▶ [Directions for this task] Return every line in the rows below that contains the string "kern". Case counts when matching.

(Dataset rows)
(begin)
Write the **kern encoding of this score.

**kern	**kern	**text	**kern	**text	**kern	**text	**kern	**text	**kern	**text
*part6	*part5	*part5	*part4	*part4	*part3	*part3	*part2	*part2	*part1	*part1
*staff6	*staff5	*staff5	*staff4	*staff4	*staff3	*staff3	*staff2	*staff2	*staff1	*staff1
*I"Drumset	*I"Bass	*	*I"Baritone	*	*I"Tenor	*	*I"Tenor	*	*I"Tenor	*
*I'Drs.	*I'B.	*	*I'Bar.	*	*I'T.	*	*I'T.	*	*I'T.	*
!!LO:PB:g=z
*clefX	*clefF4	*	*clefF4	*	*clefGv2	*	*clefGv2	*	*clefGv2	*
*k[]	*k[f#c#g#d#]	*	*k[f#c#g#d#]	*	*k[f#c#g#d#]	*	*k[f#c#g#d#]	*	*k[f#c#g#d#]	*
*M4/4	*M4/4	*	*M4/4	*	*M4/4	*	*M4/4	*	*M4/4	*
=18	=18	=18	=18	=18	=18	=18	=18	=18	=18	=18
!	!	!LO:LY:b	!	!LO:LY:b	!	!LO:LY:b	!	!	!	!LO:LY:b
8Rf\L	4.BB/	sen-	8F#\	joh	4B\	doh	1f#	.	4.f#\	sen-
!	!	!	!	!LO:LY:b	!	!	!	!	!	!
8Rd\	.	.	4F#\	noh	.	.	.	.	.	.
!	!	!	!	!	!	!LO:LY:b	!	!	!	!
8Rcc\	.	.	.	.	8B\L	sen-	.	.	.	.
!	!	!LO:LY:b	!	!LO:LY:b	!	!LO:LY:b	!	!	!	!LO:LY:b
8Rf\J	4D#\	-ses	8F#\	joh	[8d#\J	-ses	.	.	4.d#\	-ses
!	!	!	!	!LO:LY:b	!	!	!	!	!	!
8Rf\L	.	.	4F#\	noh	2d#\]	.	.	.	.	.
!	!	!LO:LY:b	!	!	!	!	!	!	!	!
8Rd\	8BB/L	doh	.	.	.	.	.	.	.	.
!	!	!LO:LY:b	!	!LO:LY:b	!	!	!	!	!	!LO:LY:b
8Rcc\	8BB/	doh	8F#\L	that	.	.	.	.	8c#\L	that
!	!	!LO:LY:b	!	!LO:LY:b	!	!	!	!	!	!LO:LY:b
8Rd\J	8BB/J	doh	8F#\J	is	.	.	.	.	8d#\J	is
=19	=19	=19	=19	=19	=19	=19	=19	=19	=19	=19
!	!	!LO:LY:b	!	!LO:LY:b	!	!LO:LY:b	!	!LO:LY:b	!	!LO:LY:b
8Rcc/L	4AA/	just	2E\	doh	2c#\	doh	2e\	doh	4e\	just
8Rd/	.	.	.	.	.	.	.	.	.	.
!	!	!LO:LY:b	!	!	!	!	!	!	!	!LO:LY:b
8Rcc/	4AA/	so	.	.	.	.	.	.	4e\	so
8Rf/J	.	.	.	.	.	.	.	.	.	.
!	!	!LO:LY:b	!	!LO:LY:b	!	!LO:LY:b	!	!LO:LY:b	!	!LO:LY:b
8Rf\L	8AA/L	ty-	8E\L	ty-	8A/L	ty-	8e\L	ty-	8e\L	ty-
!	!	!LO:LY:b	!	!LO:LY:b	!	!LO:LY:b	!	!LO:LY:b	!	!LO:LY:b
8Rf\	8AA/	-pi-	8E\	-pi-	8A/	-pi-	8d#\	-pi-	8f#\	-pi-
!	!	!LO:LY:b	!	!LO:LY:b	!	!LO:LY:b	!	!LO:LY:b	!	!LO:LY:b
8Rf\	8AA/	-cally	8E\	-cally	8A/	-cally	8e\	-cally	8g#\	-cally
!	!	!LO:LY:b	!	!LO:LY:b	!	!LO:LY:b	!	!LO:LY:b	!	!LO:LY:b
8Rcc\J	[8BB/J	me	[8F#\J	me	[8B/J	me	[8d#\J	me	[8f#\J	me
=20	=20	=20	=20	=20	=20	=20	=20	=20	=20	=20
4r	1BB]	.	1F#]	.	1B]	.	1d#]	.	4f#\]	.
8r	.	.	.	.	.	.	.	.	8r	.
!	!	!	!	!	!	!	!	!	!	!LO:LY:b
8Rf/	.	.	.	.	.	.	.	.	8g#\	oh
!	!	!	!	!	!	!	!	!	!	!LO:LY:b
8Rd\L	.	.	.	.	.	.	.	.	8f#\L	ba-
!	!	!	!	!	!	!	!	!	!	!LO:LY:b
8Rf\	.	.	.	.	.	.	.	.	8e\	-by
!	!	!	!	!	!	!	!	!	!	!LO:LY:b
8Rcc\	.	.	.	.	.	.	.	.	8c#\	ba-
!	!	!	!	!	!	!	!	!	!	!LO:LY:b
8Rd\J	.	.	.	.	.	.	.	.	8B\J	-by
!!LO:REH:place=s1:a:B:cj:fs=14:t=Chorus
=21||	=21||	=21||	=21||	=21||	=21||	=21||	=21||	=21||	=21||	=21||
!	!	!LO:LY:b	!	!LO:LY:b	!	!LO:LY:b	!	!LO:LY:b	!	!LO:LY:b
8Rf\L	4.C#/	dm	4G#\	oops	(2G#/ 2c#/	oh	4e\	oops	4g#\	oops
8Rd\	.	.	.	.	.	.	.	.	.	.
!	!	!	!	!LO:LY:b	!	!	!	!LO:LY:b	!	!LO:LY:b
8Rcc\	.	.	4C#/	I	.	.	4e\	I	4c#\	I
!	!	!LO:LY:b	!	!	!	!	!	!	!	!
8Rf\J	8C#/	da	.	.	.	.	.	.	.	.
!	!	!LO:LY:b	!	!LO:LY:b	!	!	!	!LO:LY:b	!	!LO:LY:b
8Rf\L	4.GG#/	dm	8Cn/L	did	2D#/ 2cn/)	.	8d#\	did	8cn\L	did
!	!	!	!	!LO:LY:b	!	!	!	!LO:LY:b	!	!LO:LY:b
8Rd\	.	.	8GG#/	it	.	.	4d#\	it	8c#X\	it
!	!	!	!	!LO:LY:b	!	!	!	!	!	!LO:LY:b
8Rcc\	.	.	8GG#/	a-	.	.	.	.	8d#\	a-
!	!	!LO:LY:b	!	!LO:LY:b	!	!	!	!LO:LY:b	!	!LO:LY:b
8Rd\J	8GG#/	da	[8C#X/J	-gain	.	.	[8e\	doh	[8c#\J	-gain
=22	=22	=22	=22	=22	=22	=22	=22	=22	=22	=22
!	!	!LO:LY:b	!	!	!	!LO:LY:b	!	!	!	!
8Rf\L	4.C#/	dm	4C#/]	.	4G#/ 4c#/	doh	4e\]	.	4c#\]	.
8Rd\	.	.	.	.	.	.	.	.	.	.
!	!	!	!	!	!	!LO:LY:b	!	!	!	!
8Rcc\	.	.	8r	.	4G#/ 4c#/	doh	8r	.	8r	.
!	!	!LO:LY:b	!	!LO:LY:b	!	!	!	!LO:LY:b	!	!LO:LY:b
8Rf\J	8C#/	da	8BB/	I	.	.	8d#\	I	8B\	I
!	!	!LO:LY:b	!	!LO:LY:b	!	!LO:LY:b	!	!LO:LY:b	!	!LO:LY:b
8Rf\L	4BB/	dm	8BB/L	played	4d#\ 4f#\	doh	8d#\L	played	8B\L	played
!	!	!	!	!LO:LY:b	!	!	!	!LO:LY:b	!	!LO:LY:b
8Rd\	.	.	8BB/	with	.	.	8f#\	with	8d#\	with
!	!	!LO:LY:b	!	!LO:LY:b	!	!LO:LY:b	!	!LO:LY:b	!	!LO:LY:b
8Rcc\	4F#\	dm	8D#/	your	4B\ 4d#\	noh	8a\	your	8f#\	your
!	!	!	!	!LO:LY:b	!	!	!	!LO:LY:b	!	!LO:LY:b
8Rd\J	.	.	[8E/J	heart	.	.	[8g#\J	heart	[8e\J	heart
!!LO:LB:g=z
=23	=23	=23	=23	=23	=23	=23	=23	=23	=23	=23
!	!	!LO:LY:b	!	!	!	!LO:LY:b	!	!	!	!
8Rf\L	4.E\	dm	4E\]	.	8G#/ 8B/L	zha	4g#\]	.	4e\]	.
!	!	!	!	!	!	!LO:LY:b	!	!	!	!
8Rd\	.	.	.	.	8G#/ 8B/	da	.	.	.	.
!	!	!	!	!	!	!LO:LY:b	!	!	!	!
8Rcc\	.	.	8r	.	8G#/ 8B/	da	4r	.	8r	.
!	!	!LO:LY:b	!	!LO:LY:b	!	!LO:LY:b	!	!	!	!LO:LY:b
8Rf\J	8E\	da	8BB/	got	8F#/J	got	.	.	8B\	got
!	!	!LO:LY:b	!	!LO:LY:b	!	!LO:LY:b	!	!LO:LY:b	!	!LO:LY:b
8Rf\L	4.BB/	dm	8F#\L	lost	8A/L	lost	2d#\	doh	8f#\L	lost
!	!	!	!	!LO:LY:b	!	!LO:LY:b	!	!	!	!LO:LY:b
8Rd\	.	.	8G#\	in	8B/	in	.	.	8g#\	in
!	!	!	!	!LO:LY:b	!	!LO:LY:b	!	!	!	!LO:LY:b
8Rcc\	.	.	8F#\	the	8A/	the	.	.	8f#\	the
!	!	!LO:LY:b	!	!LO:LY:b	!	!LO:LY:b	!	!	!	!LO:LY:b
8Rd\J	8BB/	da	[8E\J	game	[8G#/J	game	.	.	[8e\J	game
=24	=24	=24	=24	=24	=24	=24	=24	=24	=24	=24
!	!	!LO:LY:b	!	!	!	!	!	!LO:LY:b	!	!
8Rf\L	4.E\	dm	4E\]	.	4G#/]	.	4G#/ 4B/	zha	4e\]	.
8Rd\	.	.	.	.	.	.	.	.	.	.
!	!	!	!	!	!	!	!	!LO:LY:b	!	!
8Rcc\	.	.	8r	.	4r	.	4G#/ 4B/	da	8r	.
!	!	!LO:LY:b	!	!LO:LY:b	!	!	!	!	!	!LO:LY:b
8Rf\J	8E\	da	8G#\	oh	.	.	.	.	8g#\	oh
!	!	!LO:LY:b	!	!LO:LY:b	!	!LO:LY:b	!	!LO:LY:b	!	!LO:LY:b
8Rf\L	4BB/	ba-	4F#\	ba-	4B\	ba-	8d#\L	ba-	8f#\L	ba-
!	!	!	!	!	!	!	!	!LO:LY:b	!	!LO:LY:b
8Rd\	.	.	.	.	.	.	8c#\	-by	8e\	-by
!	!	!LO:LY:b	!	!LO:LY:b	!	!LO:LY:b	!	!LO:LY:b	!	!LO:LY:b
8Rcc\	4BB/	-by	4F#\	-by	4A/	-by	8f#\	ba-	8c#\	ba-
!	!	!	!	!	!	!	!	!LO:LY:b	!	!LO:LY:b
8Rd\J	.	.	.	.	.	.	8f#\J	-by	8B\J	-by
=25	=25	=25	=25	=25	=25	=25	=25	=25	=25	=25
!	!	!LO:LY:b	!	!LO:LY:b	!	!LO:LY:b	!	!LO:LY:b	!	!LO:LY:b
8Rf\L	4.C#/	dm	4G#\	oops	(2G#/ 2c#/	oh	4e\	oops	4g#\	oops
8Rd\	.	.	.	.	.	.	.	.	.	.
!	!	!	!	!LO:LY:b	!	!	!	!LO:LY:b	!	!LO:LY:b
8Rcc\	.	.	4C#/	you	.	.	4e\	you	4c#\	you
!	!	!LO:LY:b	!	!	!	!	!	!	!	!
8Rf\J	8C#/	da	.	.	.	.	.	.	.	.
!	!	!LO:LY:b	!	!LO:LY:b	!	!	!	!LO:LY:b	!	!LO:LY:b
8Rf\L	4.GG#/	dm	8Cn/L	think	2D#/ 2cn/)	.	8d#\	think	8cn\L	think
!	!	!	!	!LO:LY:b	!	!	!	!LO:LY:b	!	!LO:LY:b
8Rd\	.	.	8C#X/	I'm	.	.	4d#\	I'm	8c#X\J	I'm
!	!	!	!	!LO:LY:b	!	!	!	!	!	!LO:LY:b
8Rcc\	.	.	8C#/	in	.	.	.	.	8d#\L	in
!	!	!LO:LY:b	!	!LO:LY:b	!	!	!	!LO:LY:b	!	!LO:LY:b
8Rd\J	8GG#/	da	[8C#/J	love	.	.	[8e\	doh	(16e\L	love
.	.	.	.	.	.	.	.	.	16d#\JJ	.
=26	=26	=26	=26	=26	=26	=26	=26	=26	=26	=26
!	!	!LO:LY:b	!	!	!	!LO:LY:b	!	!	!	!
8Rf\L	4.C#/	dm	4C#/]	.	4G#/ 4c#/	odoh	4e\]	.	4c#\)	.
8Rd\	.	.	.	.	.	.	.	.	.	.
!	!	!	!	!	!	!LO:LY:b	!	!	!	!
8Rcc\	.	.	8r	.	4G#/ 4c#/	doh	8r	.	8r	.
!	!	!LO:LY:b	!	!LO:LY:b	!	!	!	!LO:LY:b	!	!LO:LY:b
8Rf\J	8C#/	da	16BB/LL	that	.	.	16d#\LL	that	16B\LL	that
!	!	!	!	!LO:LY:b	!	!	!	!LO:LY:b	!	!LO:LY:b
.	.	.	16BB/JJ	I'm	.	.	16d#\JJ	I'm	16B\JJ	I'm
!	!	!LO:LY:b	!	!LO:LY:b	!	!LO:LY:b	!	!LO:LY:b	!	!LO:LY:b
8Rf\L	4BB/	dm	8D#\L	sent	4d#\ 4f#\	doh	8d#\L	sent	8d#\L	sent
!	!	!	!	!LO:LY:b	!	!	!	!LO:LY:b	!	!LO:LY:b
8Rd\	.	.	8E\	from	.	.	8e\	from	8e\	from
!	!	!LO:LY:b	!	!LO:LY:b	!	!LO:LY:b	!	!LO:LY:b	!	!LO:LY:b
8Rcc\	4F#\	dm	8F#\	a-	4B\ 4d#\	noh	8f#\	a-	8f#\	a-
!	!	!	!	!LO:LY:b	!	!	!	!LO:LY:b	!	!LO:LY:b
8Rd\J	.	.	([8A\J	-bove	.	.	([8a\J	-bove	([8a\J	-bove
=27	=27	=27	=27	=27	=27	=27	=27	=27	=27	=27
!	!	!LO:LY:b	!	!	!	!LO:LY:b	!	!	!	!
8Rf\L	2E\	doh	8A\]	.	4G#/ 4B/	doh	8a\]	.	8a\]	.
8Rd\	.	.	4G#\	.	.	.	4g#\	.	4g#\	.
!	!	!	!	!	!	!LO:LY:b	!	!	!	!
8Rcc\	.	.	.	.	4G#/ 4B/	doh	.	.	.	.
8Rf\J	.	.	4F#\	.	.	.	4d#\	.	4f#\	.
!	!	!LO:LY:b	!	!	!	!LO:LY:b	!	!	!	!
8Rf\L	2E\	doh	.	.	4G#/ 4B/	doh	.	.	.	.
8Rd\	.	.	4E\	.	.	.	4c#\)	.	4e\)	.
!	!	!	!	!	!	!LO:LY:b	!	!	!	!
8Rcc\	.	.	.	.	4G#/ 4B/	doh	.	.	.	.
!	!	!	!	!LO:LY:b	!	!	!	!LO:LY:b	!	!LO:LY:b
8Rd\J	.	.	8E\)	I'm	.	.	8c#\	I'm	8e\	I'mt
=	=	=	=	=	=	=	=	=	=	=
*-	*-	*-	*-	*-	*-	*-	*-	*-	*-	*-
(end)
▶ [Worked solution]
Write the **kern encoding of this score.
**kern	**kern	**text	**kern	**text	**kern	**text	**kern	**text	**kern	**text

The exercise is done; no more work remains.